EXERCISE PASSAGE:
==*==

2.2. Instrumentation

Proton nuclear magnetic resonance (¹H-NMR) spectra were collected in deuterated chloroform (CDCl₃) using a 400 MHz Bruker Avance III HD spectrometer. Fluorine-NMR (¹⁹F-NMR) spectra were collected on a 600 MHz Bruker Avance Neo spectrometer equipped with a 5 mm triple resonance cryoprobe. All NMR spectra were processed and analyzed using MestReNova software. Size exclusion chromatography (SEC) chromatograms in tetrahydrofuran (THF, Sigma-Aldrich) were collected using a Wyatt Waters SEC spectrometer equipped with a Wyatt Dawn multi-angle light scattering detector and a Wyatt Optilab differential refractive index detector. Attenuated total reflection–Fourier transform infrared (ATR-FTIR) spectra were obtained using an Agilent Cary 630 FTIR spectrometer. Beads were crushed to a fine powder using a mortar and a pestle before collecting FTIR spectra. Scanning electron microscopy (SEM) images were collected using a Hitachi SU8230 field emission gun scanning electron microscope after coating the beads with 2 nm platinum. An AmScope digital microscope was used to capture bead images and measure size distribution using ImageJ software. Nitrogen sorption isotherms were obtained with a Quantachrome autosorb iQ gas sorption analyzer using a 9 mm stem with a bulb and 70–90 mg beads per sample. All the samples were outgassed at room temperature for 24 h before data collection. The data was processed in ASiQwin software using the Brunauer–Emmett–Teller (BET) model for surface area and the quenched solid density functional theory (QSDFT) model for pore size distribution.

==*==

WHAT YOU WILL DO:
**a.** In the instrumentation section, what were the beads coated with before SEM images were taken?
**b.** Extend the instrumentation section, picking up after its final sentence.

DATASET EXTRACT:
==*==

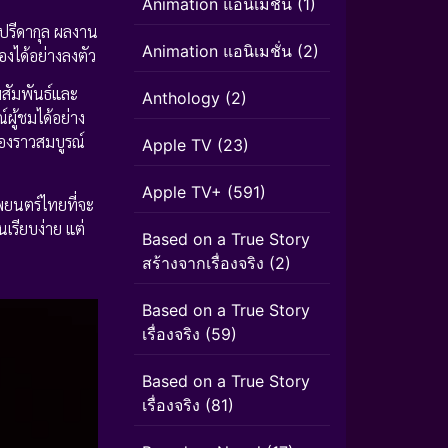
Animation แอนิเมชัน
(1)
ปรีดากุล ผลงาน
Animation แอนิเมชั่น
(2)
งได้อย่างลงตัว
ามสัมพันธ์และ
Anthology
(2)
ผู้ชมได้อย่าง
่องราวสมบูรณ์
Apple TV
(23)
Apple TV+
(591)
พยนตร์ไทยที่จะ
นเรียบง่าย แต่
Based on a True Story
สร้างจากเรื่องจริง
(2)
Based on a True Story
เรื่องจริง
(59)
Based on a True Story
เรื่องจริง
(81)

==*==

ANSWERS:
**a.** A 2 nm layer of platinum.

**b.**
Thermogravimetric analysis (TGA) was performed using a TA Instrument TGA Q500 under a nitrogen atmosphere with a heating rate of 5 °C min⁻¹. Small-angle X-ray scattering (SAXS) data were collected from the DND-CAT 5ID-D beamline at the Advanced Photon Source (Argonne, IL) using a photon wavelength of λ = 0.7293 Å with a Rayonix MX170-HS detector and a 0.2 s exposure time. Beads were filled in Tzero DSC pans for characterization, and the pan (blank) SAXS data was subtracted from the data. For ion exchange capacity experiments, conductivity and pH were measured using a Hanna Instruments multiparameter benchtop meter – HI2550 equipped with a HI76310 conductivity probe, HI7662 temperature probe, and Cole Palmer pH electrode.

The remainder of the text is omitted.